CSE225 Grids and High Performance Distributed Computing

Spring 2004

WedFri5-620pm, HSS 2305B

First meeting:  Wednesday, March 31, 2004

 

Professor:   Andrew A. Chien achien@ucsd.edu APM 4808

 

CSE225 Materials

 

Course Overview and Outline

 

Computational and Data Grids are open, shared resource infrastructures which support high-capability dynamic distributed applications.  These infrastructures are the focus of national research projects in many countries (USA, UK, Japan, Korea, India, etc.), and the commercial strategies of major computing companies (IBM, Sun, Hewlett-Packard, etc.). 

 

For Grids to realize their potential, robust solutions to a number of difficult problems must be developed.   In CSE225, we will begin with an overview of the unique attributes of grids, then study model problems for these challenges.  These model problems include:

 

1.      Dynamic Applications are Resource Aware: “Beauty is in the eye of the beholder.”

a.      Resource Description and Selection (single node, aggregates, pipelines)

b.      Network and Application Uncertainty

c.      Dynamic monitoring and Adaptation/Reconfiguration

 

2.      Open Resource Sharing: “You can’t always get what you want.”

a.      Asymmetric Resource Sharing: Desktop Grids

b.      Resource Managers and Co-allocation/Reservation

c.      Best-effort Slice and Virtualization Systems

d.      Economic techniques and Stability

 

3.      Federated Security: “If you can’t trust the authorities, who can you trust.”

a.      Security Infrastructures and Grids

b.      Virtual Organizations, Community Approaches

c.      Web of Trust, Reputation Systems

d.      Unsecured Infrastructures: Application-level techniques

 

4.      Dynamic Distribution of Data-Intensive Applications: “Let the data decide.”

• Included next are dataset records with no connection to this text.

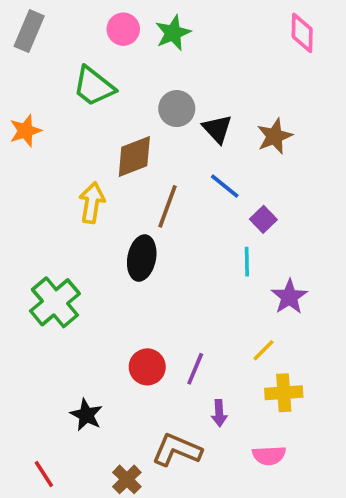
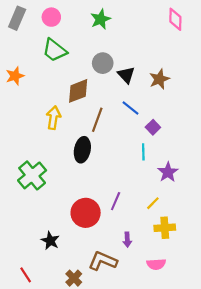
pink circle: (123, 29) -> (51, 17), moved
red circle: (147, 367) -> (86, 213), size x1.4
purple line: (195, 369) -> (116, 201), moved

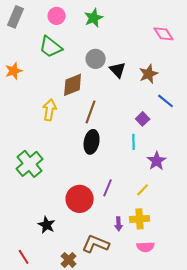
pink circle: (51, 17) -> (57, 16), moved
pink diamond: (175, 19) -> (164, 34), moved, turned -35
blue line: (130, 108) -> (166, 101), moved
black ellipse: (82, 150) -> (92, 142), moved
yellow cross: (165, 228) -> (140, 219), moved

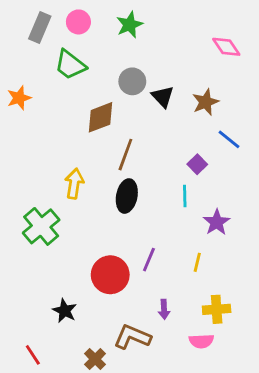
gray rectangle: (16, 17) -> (40, 27), moved
yellow arrow: (50, 110) -> (74, 184), moved
yellow line: (143, 190) -> (197, 262), turned -32
yellow cross: (140, 219) -> (217, 309), moved

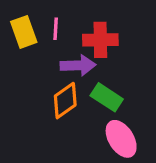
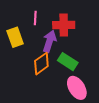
yellow rectangle: (24, 32) -> (15, 37), moved
purple arrow: (78, 65) -> (50, 41), turned -70

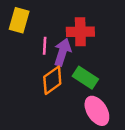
pink line: (35, 18) -> (45, 46), moved
yellow rectangle: (15, 37) -> (19, 20), moved, turned 36

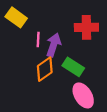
yellow rectangle: (19, 20) -> (16, 17), turned -70
red cross: (80, 32) -> (86, 27), moved

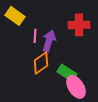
green rectangle: (73, 67) -> (67, 73), moved

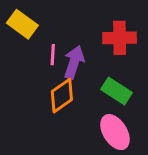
green rectangle: (67, 73) -> (117, 91), moved

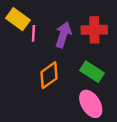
pink line: (53, 55) -> (33, 33), moved
purple arrow: (74, 62) -> (63, 35), moved

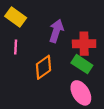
red cross: (94, 30) -> (84, 44), moved
pink line: (33, 33) -> (16, 47), moved

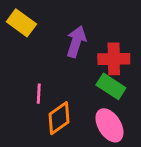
pink line: (16, 47) -> (39, 94), moved
orange diamond: (43, 67) -> (59, 118), moved

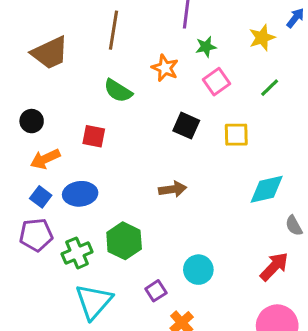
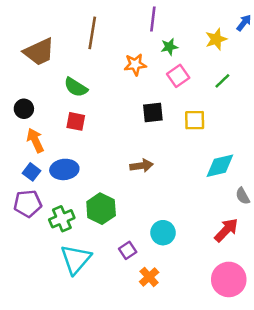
orange star: (165, 68) -> (135, 64), turned -30
green semicircle: (118, 91) -> (76, 87), moved
black square: (186, 126) -> (153, 113), turned -30
orange arrow: (45, 159) -> (35, 140), turned 90

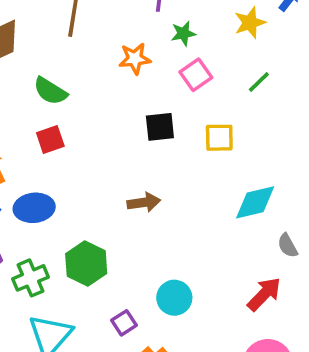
red square: (76, 121) -> (50, 140), turned -30

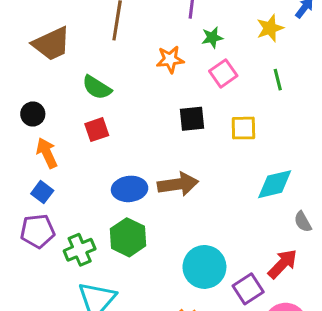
green line: (259, 82) -> (278, 80), turned -60
brown arrow: (144, 202) -> (178, 184), size x1.4
blue ellipse: (34, 208) -> (130, 189), moved
cyan circle: (174, 298) -> (204, 267), size x1.4
purple square: (124, 323) -> (248, 289), moved, size x1.4

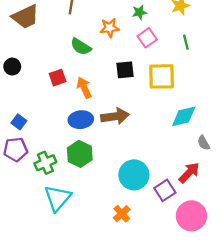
green semicircle: (97, 87) -> (81, 47), moved
yellow square: (243, 128) -> (162, 76), size x1.5
orange arrow: (47, 153) -> (84, 88), moved

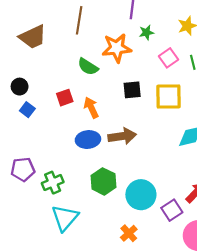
orange star: (110, 28) -> (117, 48), size x1.5
pink square: (147, 38) -> (169, 58), moved
blue square: (19, 122) -> (27, 110), moved
green hexagon: (80, 154) -> (103, 181), moved

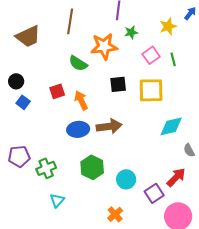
cyan circle: (141, 195) -> (126, 179), size x0.7
cyan triangle: (65, 218) -> (57, 200), size x0.6

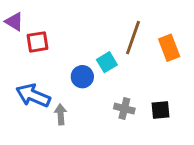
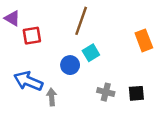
brown line: (133, 38) -> (81, 21), moved

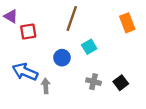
orange rectangle: (144, 40) -> (127, 23), moved
cyan square: (91, 53) -> (89, 47), moved
black square: (136, 93) -> (121, 83), turned -32

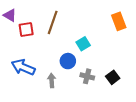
brown line: (72, 18) -> (53, 22), moved
blue circle: (62, 58) -> (68, 61), moved
gray arrow: (46, 86) -> (52, 80), moved

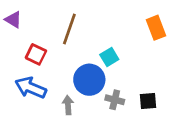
red square: (26, 30) -> (36, 54), moved, turned 35
blue circle: (68, 61) -> (89, 80), size x1.5
black square: (113, 77) -> (148, 101), turned 32

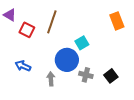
red square: (36, 54) -> (27, 30), moved
blue arrow: (31, 88) -> (23, 66), size x0.7
black square: (148, 101) -> (111, 76), turned -32

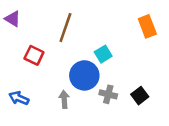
red square: (27, 30) -> (34, 55), moved
blue arrow: (23, 66) -> (19, 98), moved

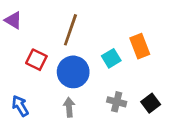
orange rectangle: (147, 26) -> (140, 46), moved
blue circle: (84, 75) -> (73, 72), moved
blue arrow: (19, 98) -> (20, 106), turned 36

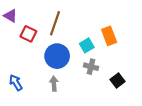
red square: (36, 60) -> (28, 34), moved
gray cross: (117, 102) -> (91, 67), moved

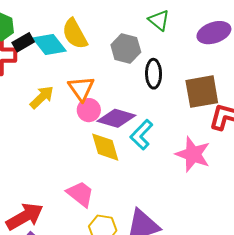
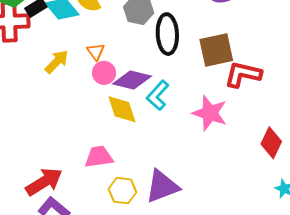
black ellipse: (154, 74) -> (167, 34), size x1.4
orange triangle: (81, 89) -> (96, 52), size x0.7
pink trapezoid: (80, 194) -> (99, 157), turned -44

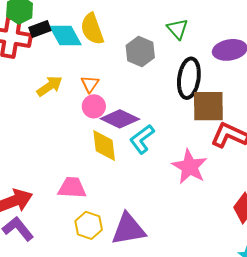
black ellipse: (167, 34) -> (189, 78), moved

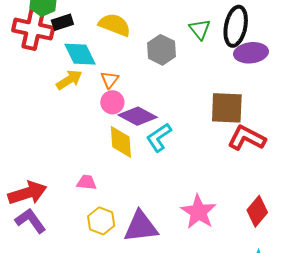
yellow semicircle: (92, 29) -> (115, 25), turned 128
cyan diamond: (65, 35) -> (80, 54), moved
black ellipse: (189, 78) -> (236, 26), moved
pink star: (190, 167) -> (198, 212), moved
pink trapezoid: (72, 188) -> (87, 182), size x0.7

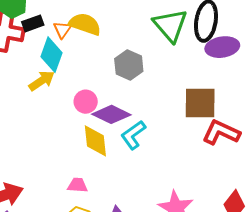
green triangle: (200, 29) -> (170, 25), size x1.6
gray hexagon: (161, 50) -> (129, 65), moved
cyan diamond: (80, 54) -> (51, 55), turned 48
orange triangle: (110, 80) -> (62, 30), moved
pink trapezoid: (87, 182) -> (78, 185), moved

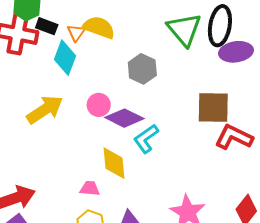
black rectangle: (33, 23) -> (47, 26), turned 40
yellow arrow: (42, 81) -> (45, 110), moved, size x1.4
yellow diamond: (95, 141) -> (114, 163), moved

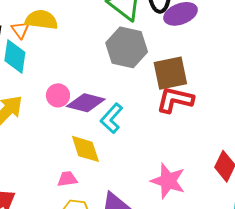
gray hexagon: (142, 69) -> (127, 47), moved, size x1.4
red L-shape: (234, 137) -> (175, 100), moved

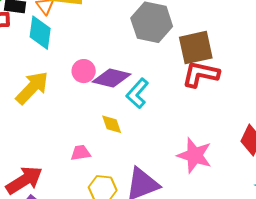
yellow diamond: (85, 149) -> (112, 124), size x0.7
pink trapezoid: (67, 179) -> (81, 153), moved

a.      Fixed:  Data: Distributed Databases, Web Services Model

b.      Mixed: EU DataGrid and OGSA-DAI

c.      Mobile Data: OptIPuter Storage Model

 

Students should complete the course well prepared to undertake research in Grids and High Performance Distributed Computing

 

Coursework will includes technical paper readings, written homeworks, lab exercises, and a course project in one of these areas.  Students will also gain hands-on experience with some infrastructure for Grid computing (possibilities include the Globus Toolkit, Jini, Condor, XtremeWeb, Boinc, etc.).